In an age of YouTube and on-demand programming, how do you define and regulate broadcasted entertainment? How many people have heard of the "Television Without Frontiers" Directive (TVWF Directive)? Do you know the "Television Without Frontiers" Directive, the cornerstone of the European Union's audiovisual policy, might decide the future of interactive services in Europe?
The "Television Without Frontiers" Directive rests on two basic principles: the free movement of European television programmes within the internal market and the requirement that television channels, reserve over half their broadcasting time for European works. On 28 August 2006, the Culture Committee of the European Parliament debated the draft report on the modernised "Television without frontiers" (TVWF) Directive.
The "Television Without Frontiers" Directive (TVWF Directive) is currently being modernised to extend regulation to cover not just traditional scheduled broadcast services, but all audiovisual media services – usually referred as the Audiovisual Media Services (AVMS) Directive. This new definition covers all services which have, as their principal purpose, the provision of moving images in order to entertain, inform or educate, where there some form of compensation is involved – advertising, sponsorship for example.

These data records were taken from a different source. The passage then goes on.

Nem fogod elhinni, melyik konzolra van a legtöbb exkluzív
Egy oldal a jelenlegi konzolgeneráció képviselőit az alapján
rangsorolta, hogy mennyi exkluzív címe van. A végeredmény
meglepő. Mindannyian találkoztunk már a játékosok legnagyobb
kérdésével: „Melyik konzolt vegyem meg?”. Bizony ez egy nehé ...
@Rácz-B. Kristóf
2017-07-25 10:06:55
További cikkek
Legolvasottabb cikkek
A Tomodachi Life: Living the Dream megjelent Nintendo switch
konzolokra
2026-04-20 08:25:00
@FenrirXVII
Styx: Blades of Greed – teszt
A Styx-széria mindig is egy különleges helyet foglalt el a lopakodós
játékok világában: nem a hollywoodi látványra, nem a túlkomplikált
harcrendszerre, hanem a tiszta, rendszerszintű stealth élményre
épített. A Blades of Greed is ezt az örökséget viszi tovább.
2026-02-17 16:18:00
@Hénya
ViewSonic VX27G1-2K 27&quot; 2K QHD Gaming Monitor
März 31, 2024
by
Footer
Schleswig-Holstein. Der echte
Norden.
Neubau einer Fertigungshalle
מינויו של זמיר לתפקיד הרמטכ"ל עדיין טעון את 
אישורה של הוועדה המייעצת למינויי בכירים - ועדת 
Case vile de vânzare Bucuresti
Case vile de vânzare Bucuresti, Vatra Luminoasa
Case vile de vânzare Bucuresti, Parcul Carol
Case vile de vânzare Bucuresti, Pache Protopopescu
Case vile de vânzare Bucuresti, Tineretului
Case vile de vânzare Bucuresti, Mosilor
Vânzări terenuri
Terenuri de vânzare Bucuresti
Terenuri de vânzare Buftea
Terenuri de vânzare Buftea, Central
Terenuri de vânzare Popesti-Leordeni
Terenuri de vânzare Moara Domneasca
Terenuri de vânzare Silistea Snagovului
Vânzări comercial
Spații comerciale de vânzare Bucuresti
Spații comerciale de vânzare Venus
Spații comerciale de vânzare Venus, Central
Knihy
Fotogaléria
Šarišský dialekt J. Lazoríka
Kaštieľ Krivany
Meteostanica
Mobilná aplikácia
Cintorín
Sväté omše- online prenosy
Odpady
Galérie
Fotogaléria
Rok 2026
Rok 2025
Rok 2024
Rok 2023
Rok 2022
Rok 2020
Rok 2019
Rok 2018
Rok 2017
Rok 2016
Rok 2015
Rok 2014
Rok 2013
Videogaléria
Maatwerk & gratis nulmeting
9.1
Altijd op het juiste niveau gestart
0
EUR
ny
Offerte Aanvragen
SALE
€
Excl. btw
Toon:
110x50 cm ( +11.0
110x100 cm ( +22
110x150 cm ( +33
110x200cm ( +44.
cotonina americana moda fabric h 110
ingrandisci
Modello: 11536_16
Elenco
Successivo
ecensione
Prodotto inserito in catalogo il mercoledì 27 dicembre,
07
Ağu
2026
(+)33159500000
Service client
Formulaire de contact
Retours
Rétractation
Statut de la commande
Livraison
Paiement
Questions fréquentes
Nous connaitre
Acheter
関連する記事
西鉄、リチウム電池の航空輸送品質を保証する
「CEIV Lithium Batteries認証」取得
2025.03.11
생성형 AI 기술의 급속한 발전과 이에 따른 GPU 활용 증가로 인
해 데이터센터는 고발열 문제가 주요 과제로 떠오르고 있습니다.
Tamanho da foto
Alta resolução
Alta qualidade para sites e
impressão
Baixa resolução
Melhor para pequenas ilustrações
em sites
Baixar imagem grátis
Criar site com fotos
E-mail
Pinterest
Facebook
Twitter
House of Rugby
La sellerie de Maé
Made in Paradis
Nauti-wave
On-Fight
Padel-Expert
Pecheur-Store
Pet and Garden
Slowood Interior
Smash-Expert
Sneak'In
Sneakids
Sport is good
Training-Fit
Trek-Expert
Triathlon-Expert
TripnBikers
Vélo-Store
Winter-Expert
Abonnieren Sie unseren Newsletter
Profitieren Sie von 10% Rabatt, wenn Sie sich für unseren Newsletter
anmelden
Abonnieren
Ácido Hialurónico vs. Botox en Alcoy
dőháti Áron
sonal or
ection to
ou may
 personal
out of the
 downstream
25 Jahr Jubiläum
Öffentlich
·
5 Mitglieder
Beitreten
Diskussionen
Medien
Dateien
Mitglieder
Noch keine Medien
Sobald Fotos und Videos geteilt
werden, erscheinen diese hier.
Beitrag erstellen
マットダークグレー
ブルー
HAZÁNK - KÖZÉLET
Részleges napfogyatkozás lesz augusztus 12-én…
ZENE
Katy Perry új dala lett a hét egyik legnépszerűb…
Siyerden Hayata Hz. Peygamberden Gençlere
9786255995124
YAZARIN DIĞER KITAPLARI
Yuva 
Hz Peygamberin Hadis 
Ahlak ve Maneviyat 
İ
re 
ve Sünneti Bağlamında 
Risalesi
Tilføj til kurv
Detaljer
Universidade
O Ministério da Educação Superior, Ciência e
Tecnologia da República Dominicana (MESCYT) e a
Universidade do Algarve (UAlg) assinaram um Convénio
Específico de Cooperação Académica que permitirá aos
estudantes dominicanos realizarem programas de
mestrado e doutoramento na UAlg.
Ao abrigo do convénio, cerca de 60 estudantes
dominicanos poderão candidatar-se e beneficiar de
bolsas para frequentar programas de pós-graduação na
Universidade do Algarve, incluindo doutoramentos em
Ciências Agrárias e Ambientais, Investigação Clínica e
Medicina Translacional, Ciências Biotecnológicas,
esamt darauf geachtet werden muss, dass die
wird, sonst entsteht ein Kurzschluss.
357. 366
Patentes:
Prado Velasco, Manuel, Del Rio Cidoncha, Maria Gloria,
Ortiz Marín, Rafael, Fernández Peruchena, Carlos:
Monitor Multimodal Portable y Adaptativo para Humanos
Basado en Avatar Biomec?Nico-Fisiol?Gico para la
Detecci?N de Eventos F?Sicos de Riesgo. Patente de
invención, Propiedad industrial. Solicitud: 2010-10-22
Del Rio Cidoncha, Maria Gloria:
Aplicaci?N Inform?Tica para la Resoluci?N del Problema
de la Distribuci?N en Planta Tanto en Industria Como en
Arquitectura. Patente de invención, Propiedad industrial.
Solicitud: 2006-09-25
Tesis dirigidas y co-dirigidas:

The new definition of the "Television Without Frontiers" Directive (TVWF Directive) does not include private correspondence, but would include a huge number of services that are currently emerging or are yet to emerge – IPTV, mobile TV, through to video blogs and other user generated content.
The modernisation project is driven by the following changes in the audiovisual industry driven by the European Union:
The convergence of technologies and services: traditional (linear) TV, Internet TV, TV on mobile phones and other mobile devices, etc.;
Expansion of fixed broadband, digital TV and 3G networks;
Increase in per-per-view;
Innovations in non-linear service delivery such as video on demand (VOD);
Peer-to-peer exchanges of audiovisual content;
Interwoven linear and non-linear services;
Changing viewer habits: more and more people want the audiovisual content following their time schedule and not the other way around;
New advertising methods, such as search-related ads on the internet or SMS ads on mobile phones.
The exact scope of the legislation the European Commission is proposing is unclear, however opposition is mounting. Shaun Woodward MP, Minister for Creative Industries and Tourism for the UK government summarises his concerns; "We have serious concerns over the inclusion of non-linear services [such as video-on-demand] in the Directive. This is neither desirable nor practical, as there is nothing to stop companies relocating outside the EU to bypass regulations. Companies may relocate, taking jobs and services elsewhere, while the content is still consumed here." Furthermore OFCOM has published a study conducted by RAND Europe on the implications of the new regulations on video and streaming content online.
The threat is that the revised "Television Without Frontiers" Directive legislation will create legal uncertainty because it directly overlaps with other legislation (currently in place within each member state) and is to vague to establish clear direction. Furthermore, self-regulation schemes should be encouraged instead of more regulation related to the broadcasting and advertising scope of new interactive services. Currently there is no industry standard for advertising on emerging platforms such as video content and video on demand – will the new legislation establish limits before the market can determine the best balance between user experience and monetary contribution?
It is a matter of Dark Matter Politics when regulation ordained by the European Union preludes the opportunity for the market, through testing and self regulation, to determine the best way of managing new emerging technologies. Furthermore, the Audiovisual Media Services (AVMS) Directive may not only stifle the growth of interactive content in Europe but take precedence over the choices and legislations of each member state.